DUNNELLON, FL – January 8, 2021, marked the 65th anniversary of what, at the time, appeared to be one of the worst missionary tragedies in modern history. Nate Saint, Ed McCully, Peter Flemming, Roger Youderian, and Jim Elliot sacrificed their lives attempting to share the Gospel with the Waodoni Indian tribe (formerly known as the Auca) in Ecuador.
The Lord turned the tragic deaths of those five young men in a powerful ministry into one of the greatest evangelistic triumphs of our time. Elizabeth Elliot (Jim’s widow) and Rachel Saint (Nate’s sister) continued to pursue the mission of reaching the tribe. Many of the indigenous people became followers of Christ as a result.
In 1994, the Waodoni invited Nate’s son, Steve, to come and live with and disciple the tribe. During his time in Ecuador, Steve learned that “his best friend in the world,” a native named Mincaye, was the man who had killed his father. What is more, Mincaye had become a Christian with a burning desire to share the comfort and joy of the Gospel of Jesus Christ with others.
Steve spent much of his time trying to figure out what he and other believers could do for the Waodoni. When he asked the Christian leaders of the tribe, they replied that they did not want missionaries to “do things” for them. They preferred that the missionaries “teach them” how to do things only the missionaries knew how to do.
The natives wanted to learn skills that would sustain them during the times no missionaries were in the field. They wanted to learn how to do the things the missionaries had been doing so that they could leverage those skills to reach other tribes in the area.
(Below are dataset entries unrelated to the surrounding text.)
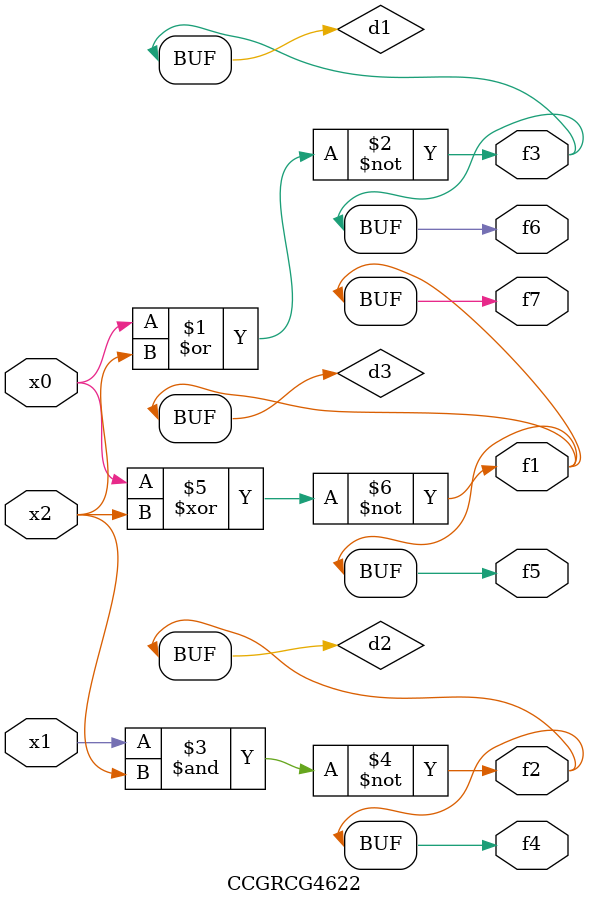
<source format=v>
module CCGRCG4622(
	input x0, x1, x2,
	output f1, f2, f3, f4, f5, f6, f7
);

	wire d1, d2, d3;

	nor (d1, x0, x2);
	nand (d2, x1, x2);
	xnor (d3, x0, x2);
	assign f1 = d3;
	assign f2 = d2;
	assign f3 = d1;
	assign f4 = d2;
	assign f5 = d3;
	assign f6 = d1;
	assign f7 = d3;
endmodule

</source>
That led to Steve establishing ITEC (Indigenous People’s Technology and Education Center) in 1996. Steve is on the board of directors. His son, Jaime, is ITEC’s executive director.
The Big Difference
ITEC partners with like-minded organizations to groom short-term mission teams to equip native followers of Christ with skills not necessarily taught by missionaries. Short-term mission teams traveling under the auspices of ITEC require several months of strategizing and preparing to maximize the impact of the training of mature native believers to use that training to share the Gospel.
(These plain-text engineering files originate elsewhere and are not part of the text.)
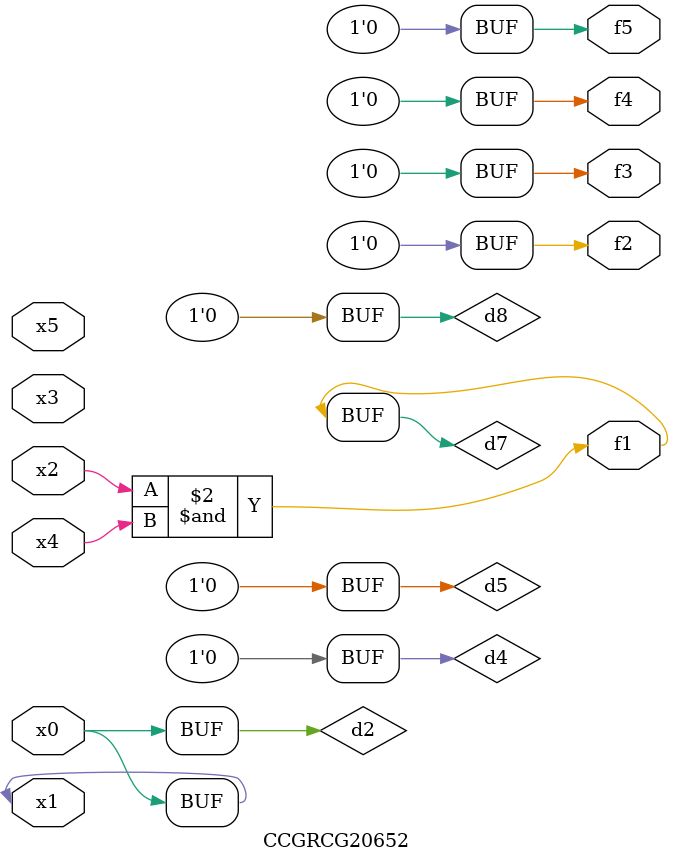
<source format=v>
module CCGRCG20652(
	input x0, x1, x2, x3, x4, x5,
	output f1, f2, f3, f4, f5
);

	wire d1, d2, d3, d4, d5, d6, d7, d8, d9;

	nand (d1, x1);
	buf (d2, x0, x1);
	nand (d3, x2, x4);
	and (d4, d1, d2);
	and (d5, d1, d2);
	nand (d6, d1, d3);
	not (d7, d3);
	xor (d8, d5);
	nor (d9, d5, d6);
	assign f1 = d7;
	assign f2 = d8;
	assign f3 = d8;
	assign f4 = d8;
	assign f5 = d8;
endmodule

</source>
ITEC specializes in six realms of training, including agricultural, film, and mechanical training as well as in eyesight, medical, and dental training. While other agencies often do these things for the native people, ITEC trains those people in these disciplines.
Think about dental care, for instance. While it is nice to have an occasional visiting dental clinic, most dental problems do not schedule themselves around clinic dates. When a tooth aches, it aches NOW! With ITEC’s program,
“Indigenous Christ-following students learn basic dental skills (like extractions) from our team of professional dentists and dental assistants. They must learn and demonstrate a minimum level of proficiency in dentistry to obtain their certification. They are then encouraged to use the skills to share the love of Jesus by helping locals with basic dental problems.”
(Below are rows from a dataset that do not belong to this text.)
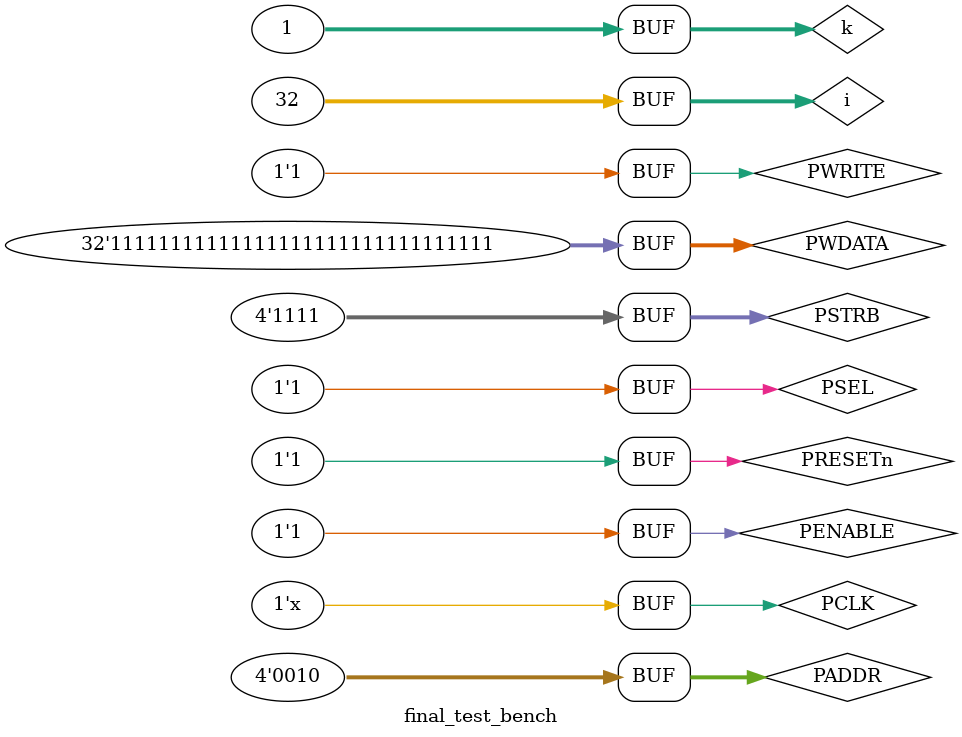
<source format=v>



module final_test_bench();
  parameter PDATA_SIZE = 32 ,PADDR_SIZE = 4;
  reg PRESETn, PENABLE, PWRITE, PSEL;
  reg PCLK;
  reg[PADDR_SIZE-1:0] PADDR;
	reg[PDATA_SIZE/8-1:0] PSTRB;
	reg[PDATA_SIZE-1:0] PWDATA, gpio_i;
	wire[PDATA_SIZE-1:0]PRDATA,gpio_o,gpio_oe;
	wire PREADY, PSLEVRR ;
	 integer k = 1;
  apb_gpio1 gpio(PRESETn,PCLK,PSEL,PENABLE,PADDR,PWRITE,PSTRB,PWDATA,PRDATA,PREADY,PSLEVRR,gpio_i,gpio_o,gpio_oe);
  
  integer i;
	initial begin 
	  $display("gpio out\tgpio enable\tgpio inut\tPWDATA\tPRDATA");
	$monitor("%h, %h, %h, %h, %h,%b",gpio_o,gpio_oe,gpio_i,PWDATA,PRDATA,PSTRB);
	 PCLK <= 1'b1;
	 PRESETn <= 1'b1;
	 
	 //setting mode register
	 PSEL <= 1'b1;
	 PADDR<= 4'b0000;
	 PWRITE <= 1'b1;
	 PSTRB <= 4'b1111;
	 PWDATA <= 0;
	 #10
	 PENABLE <= 1'b1;
	 

	 //clearing
	 #10
	 PSEL <= 1'b0;
	 PENABLE <= 1'b0;
	 //setting direction register
	 #10
	 PSEL <= 1'b1;
	 PADDR<= 4'b0001;
	 PWRITE <= 1'b1;
	 PSTRB <= 4'hf;
	 PWDATA <= 32'hffffffff;
	 #10
	 PENABLE <= 1'b1;
	 
	

	 //clearing
	  #10
	 PSEL <= 1'b0;
	 PENABLE <= 1'b0;
	 //writing data
	 #10
	 PSEL <= 1'b1;
	 PADDR<= 4'b0010;
	 PWRITE <= 1'b1;
	 
	 // testing setting each bit once
	 PSTRB <= 8'hff;
	 #10
	
	 for(i=0;i<32;i=i+1)begin
		PENABLE <= 1'b0;
	   PWDATA <= k<<i;
	   #10
	   PENABLE <= 1'b1;
	   #10;
	 end
	 
	 
	 
	// testing allowing writting on one bit at once
	
	#10;
	$display("***********************************************************************");
	 $display("gpio out\tgpio enable\tgpio inut\tPWDATA\tPRDATA");

	 for(i=0;i<32;i=i+1)begin
		PENABLE <= 1'b0;
		PSTRB <= 4'hf;
		PWDATA <= 0;
		#10
		PENABLE <= 1'b1;
		#10
		PENABLE <= 1'b0;
		PSTRB <= i;
	   PWDATA <= -1;
	   #10
	   PENABLE <= 1'b1;
	   #10;
	 end
	
	 
  end
  
  always 
		#5 PCLK = ~PCLK;
		
    
  
endmodule



</source>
Along with dental training, ITEC provides trainees with a portable dental chair, instruments, and sanitizing equipment. The patented ITEC dental chair weighs only 25 pounds and can fit into most 30” suitcases. The chair can be positioned for the most comfortable position for the patient and the dentist.
It takes about three weeks to ensure that the newly-trained “dental technicians” are adequately proficient in operating independently.
When ITEC and its partner ministries leave the field, they leave the people behind with new and critical skill sets.